Camp Dreamcatcher History, DEI Statement & Action Plan and Land Acknowledgement
Our DEI Statement and Action Plan is available as a PDF File. Click here to view.
Our Gender Inclusion Policy is also available as a PDF File. Click here to view.
Camp Dreamcatcher History:
Patty Hillkirk, the Founder and Director of Camp Dreamcatcher, started her work in the HIV/AIDS community in 1986 after her best friend was diagnosed with HIV. She became a Red Cross volunteer, and a volunteer therapist facilitating weekly groups for adults living with HIV/AIDS. In 1995, she was inspired to create a therapeutic community for children coping with HIV/AIDS after watching a “60 Minutes” segment about a camp in NY for children impacted by the disease. The decision to name our organization Camp Dreamcatcher came out of our wish to make dreams come true for children coping with HIV/AIDS by creating a therapeutic home where they can be free of the stigma, isolation and judgement associated with the disease. Over the past 26 years, 6,000 youth have participated in the free therapeutic, educational and recreational programs offered by Camp Dreamcatcher and our dedicated volunteers have provided over 300,000 hours of service to the organization.
Camp Dreamcatcher has been partnering with Indigenous People since our inception in 1996. The camp week’s Opening Ceremony, our Wish Log Ceremony, and other camp week programs have been facilitated by Indigenous People. In 1998, two members of a local Indigenous community created and donated eleven teepees to Camp Dreamcatcher. They brought the teepees to camp and the children learned about Indigenous Tribes and Cultures. They then led the children through a process of painting the teepees. These teepees are very important to us because they include the drawings and handprints of children we have lost to AIDS over the years. The teepees surround the area where we hold our Wish Log Ceremony. All Native Traditions and Ceremonies have been introduced and facilitated by Indigenous People at Camp Dreamcatcher.

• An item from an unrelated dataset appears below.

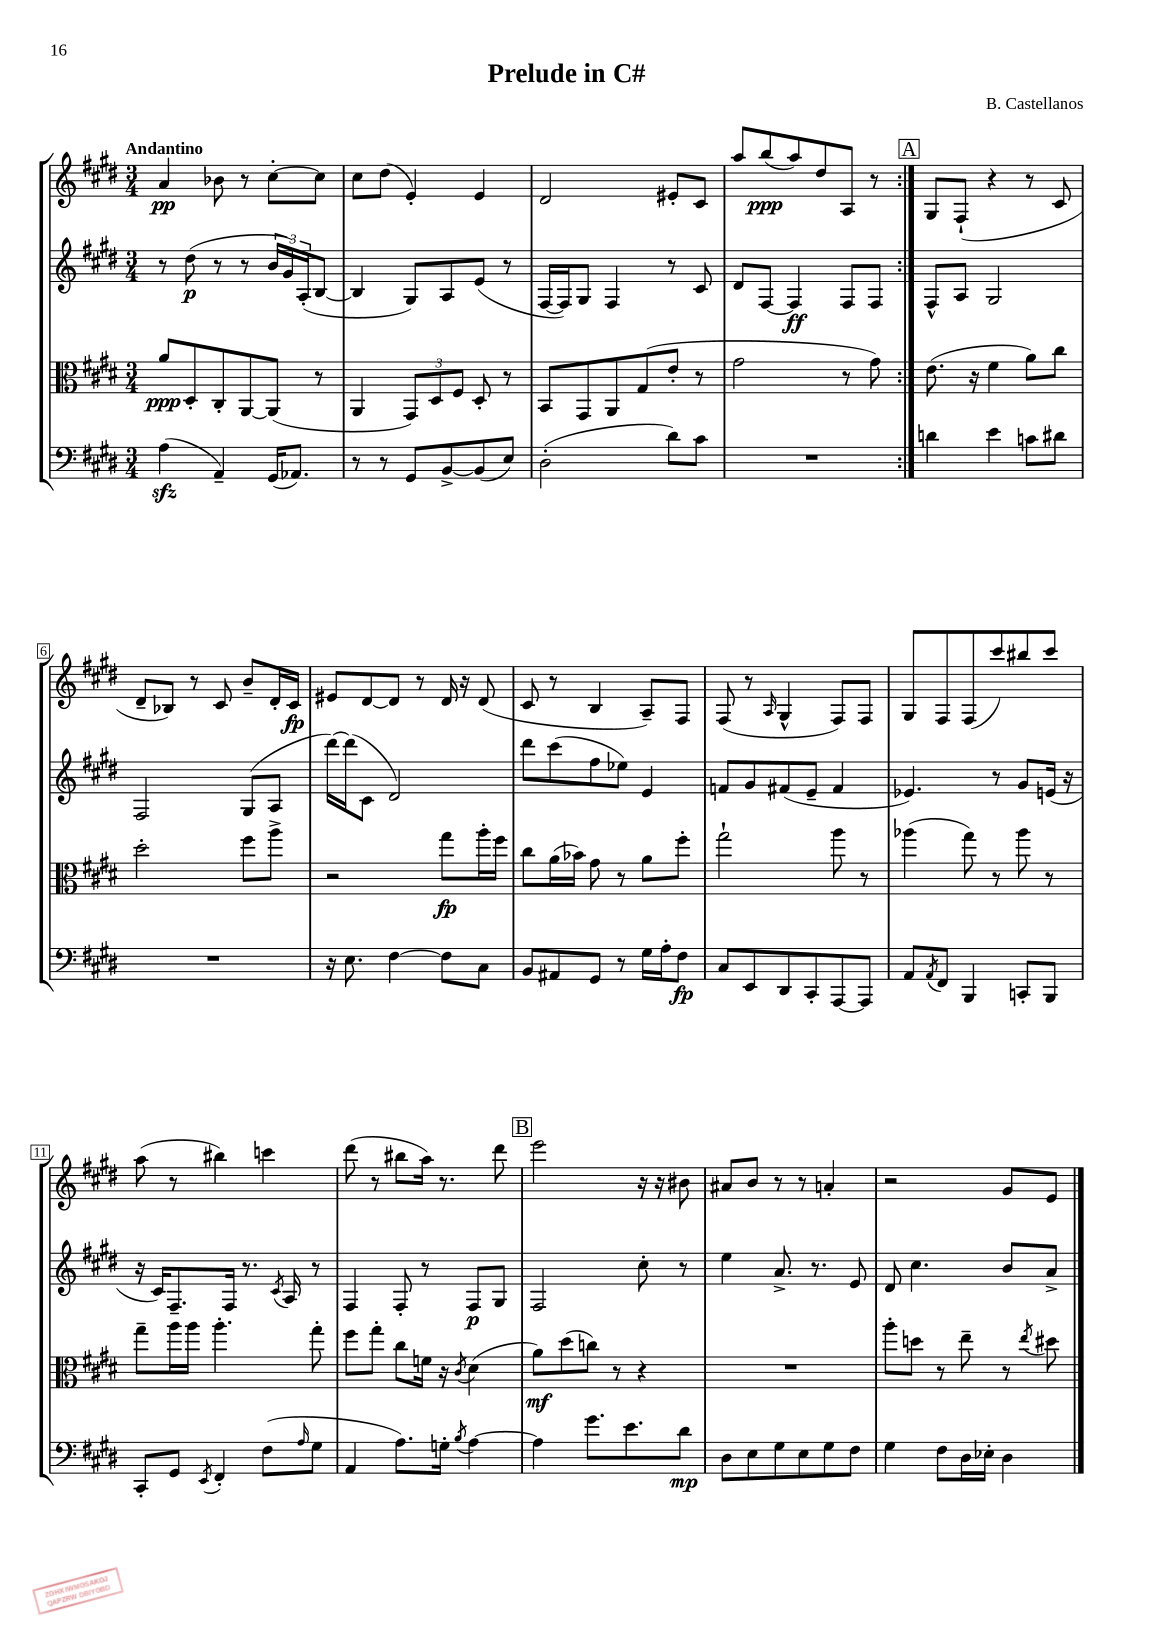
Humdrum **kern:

The Camp Dreamcatcher administrative office, and the land where we hold our camp session, is on the traditional territory of the Lenni-Lenape, called Lenapehoking. We recognize and respect Indigenous Peoples as traditional stewards of this land. Click here for the Land Acknowledgement statement from the Nanticoke Lenni-Lenape Tribal Nation.
Ojibwe Dreamcatcher Story:
“This is the way the old Ojibwe say Spider Woman helped bring Grandfather Sun back to the people. To this day, Spider Woman will build her special lodge before dawn. If you are awake at dawn—as you should be—look for her lodge and you will see how she captured the sunrise as the light sparkles on the dew which is gathered there.

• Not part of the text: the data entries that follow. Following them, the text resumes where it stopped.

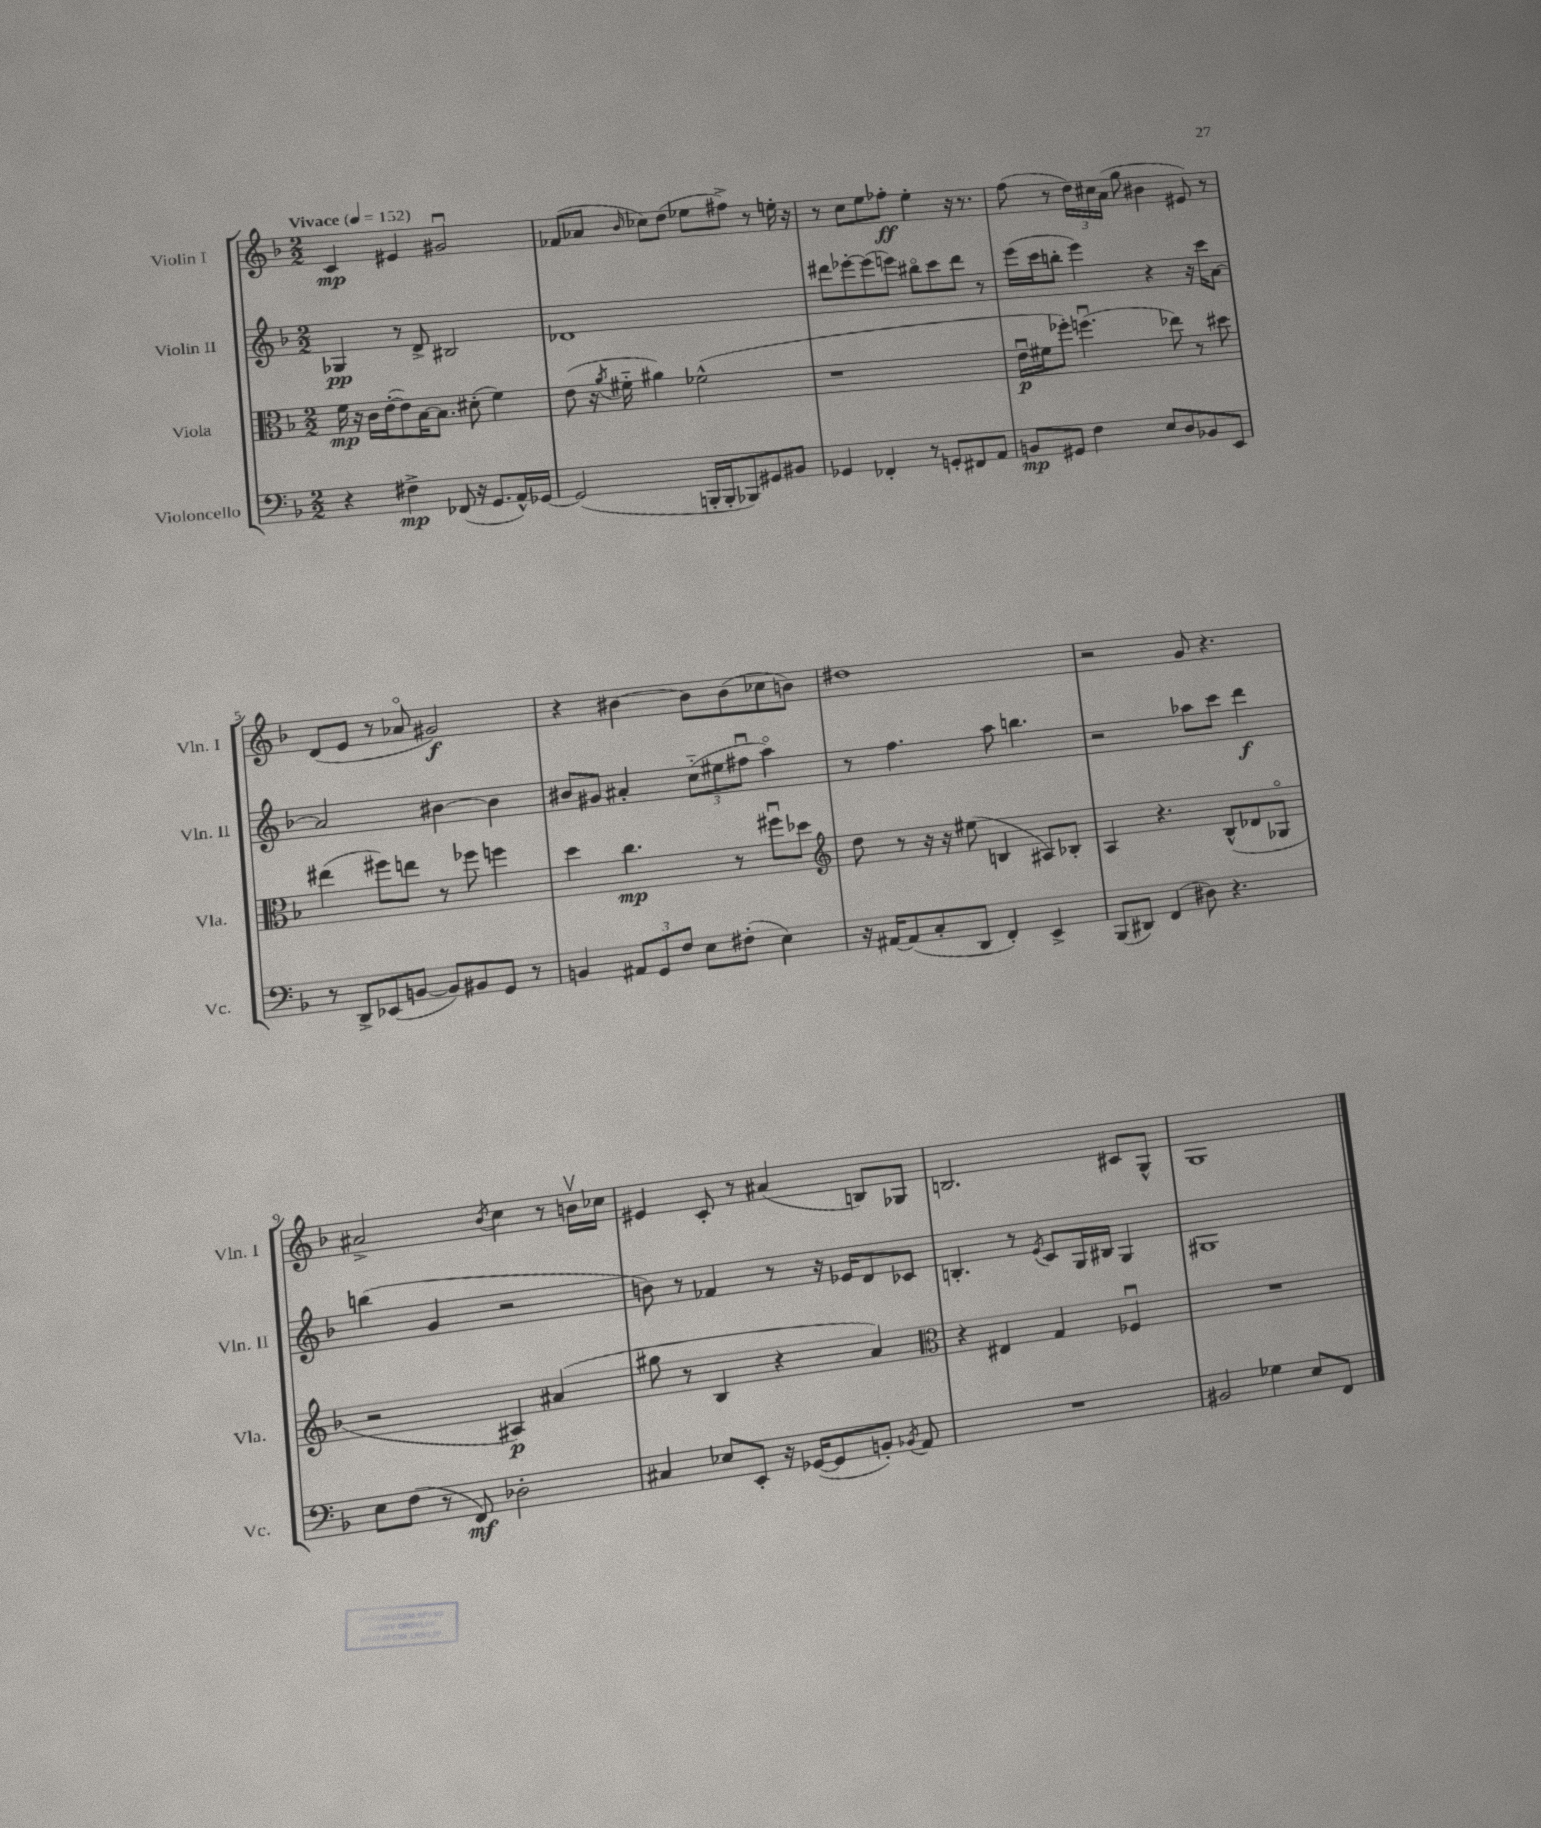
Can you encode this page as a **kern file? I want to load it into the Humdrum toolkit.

**kern	**kern	**kern	**kern
*staff4	*staff3	*staff2	*staff1
*clefF4	*clefC3	*clefG2	*clefG2
*k[b-]	*k[b-]	*k[b-]	*k[b-]
*M2/2	*M2/2	*M2/2	*M2/2
*MM152	*MM152	*MM152	*MM152
4r	16f\	4G-/	4c/
.	16r	.	.
.	16c\LL	.	.
.	([16e'\J	.	.
4F#^\	8e\])	8r	4e#/
.	[16B-\K	8d^/	.
.	8.B-\]J	.	.
(8FF-/	.	2B#/	2g#u/
16r	(8d#'\	.	.
8.GG/L	.	.	.
.	4f\)	.	.
16AA^^/L)	.	.	.
[16GG-/JJ	.	.	.
=	=	=	=
(2GG-/]	(8e\	1d-	(8f-/L
.	16r	.	8a-/J
.	8qa/	.	.
.	16f#'~\	.	.
.	.	.	16qqb-/
.	4a#\)	.	8cc-\L)
.	.	.	(8dd\J
16BBB'/LL	(2f-^^\	.	8ee-\L
16BBB'/J	.	.	.
8BBB-/)	.	.	8ff#^\J)
8GG#/	.	.	8r
8BB#/J	.	.	16ee'\
.	.	.	16r
=	=	=	=
4GG-/	1r	8ddd#\L	8r
.	.	[8eee-'\	8cc\L
4FF-'/	.	(8eee-\]	8ee\
.	.	8eee\J)	8ff-'\J
8r	.	8bb#o\L	4ee'\
8GG'/L	.	8ccc\	.
8FF#/	.	8ddd#\J	16r
.	.	.	8.r
8AA/J	.	8r	.
=	=	=	=
8BB/L	16eu\LL	(16eee\LL	(8ff\
.	16f#\J	16ccc\J	.
8GG#/J	8ff-'\J)	8bb'\J	8r
4F\	(4.ffu\	4eee\)	24dd\LL)
.	.	.	24cc#\
.	.	.	(24a\JJ
.	.	.	8gg\
8E/L	.	4r	4b#\
8D/	8ee-\)	.	.
8BB-/	8r	16r	8e#/)
.	.	16ccc\LK	.
8EE/J	8dd#\	[8a\J	8r
=	=	=	=
8r	(4ee#\	2a/]	(8d/L
8DD^/L	.	.	8e/J
(8EE-/	8ff#\L)	.	8r
[8BB/J	8ee\J	.	8a-o/
8BB/]L)	8r	[4b#\	2g#/)
8BB#/	8ff-\	.	.
8GG/J	4ff\	4b#\]	.
8r	.	.	.
=	=	=	=
4BB/	4dd\	8b#/L	4r
.	.	8g#/J	.
12AA#/L	4.cc\	4a#'/	[4b#\
12GG/	.	.	.
12F/J	.	.	.
8E\L	.	(12cc'~\L	8b#\]L
.	.	12ee#\	.
(8F#'\J	8r	.	(8b#\
.	.	12ff#u\J	.
4E\)	8ff#u\L	4aao\)	8cc-\
.	8dd-\J	.	8b\J)
=	=	=	=
*	*clefG2	*	*
16r	8dd\	8r	1dd#
[16AA#/LK	.	.	.
(8AA#/]	8r	4.ff\	.
8C'/	16r	.	.
.	16r	.	.
8DD/J	(8ee#\	.	.
4FF'/)	4B/	8aa\	.
.	.	4.bb\	.
4EE^/	8A#/L)	.	.
.	8B-'/J	.	.
=	=	=	=
(8BBB-/L	4A/	2r	2r
8DD#/J)	.	.	.
(4FF/	4.r	.	.
8D#\)	.	8aa-\L	8g/
4.r	(8B-^^/L	8ccc\J	4.r
.	8d-/	4ddd\	.
.	8G-o/J	.	.
=	=	=	=
8E\L	2r	(4bb\	2a#^/
(8F\J	.	.	.
8r	.	4g/	.
8FF/)	.	.	.
.	.	.	8qb-/
2D-'\	4A#/)	2r	4cc\
.	(4a#/	.	8r
.	.	.	16bv\LL
.	.	.	16cc-\JJ
=	=	=	=
4C#/	8gg#\	8b\)	4e#/
.	8r	8r	.
8E-/L	4B-/	4f-/	8c'/
8EE'/J	.	.	8r
16r	4r	8r	(4a#/
([16GG-/LK	.	.	.
8GG-/]	.	16r	.
.	.	16e-/LK	.
8BB'/J)	4a/)	8d/	8B/L)
8qBB-/	.	.	.
8AA/	.	8c-/J	8G-/J
=	=	=	=
*	*clefC3	*	*
1r	4r	4.B'/	2.B/
.	4E#/	.	.
.	.	8r	.
.	.	8qe/	.
.	4G/	8c/L	.
.	.	16G/L	.
.	.	16B#/JJ	.
.	4F-u/	4G/	8c#/L
.	.	.	8G^^/J
=	=	=	=
2BB#/	1r	1G#	1G
4G-\	.	.	.
8E/L	.	.	.
8FF/J	.	.	.
==	==	==	==
*-	*-	*-	*-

Spider Woman took care of her children, the people of the land, and she continues to do so to this day. Long ago, in the ancient world of the Ojibwe Nation, the Clans were all located in one area called Turtle Island. When the Ojibwe Nation dispersed to the four corners of North America, Spider Woman had a difficult time making journeys to all those baby cradle boards, so the mothers, sisters, and grandmothers weaved magical webs for the new babies using willow hoops and sinew. The shape of the circle represents how Grandfather Sun travels across the sky.
The dreamcatcher filters out the bad dreams and allows only good thoughts to enter into our minds when we are asleep. A small hoop in the center of the dreamcatcher is where the good dreams come through. With the first rays of sunlight, the bad dreams will perish.
When we see little Spider Woman, we should not fear her, but instead respect and protect her. In honor of their origin, many dreamcatchers have eight points where the web connects to the hoop (eight points for Spider Woman’s eight legs). Some people place a feather in the center of the dreamcatcher, to symbolize breath or air. From the cradle board, a baby can watch the air play with the feather and be happily entertained with the blowing feather.”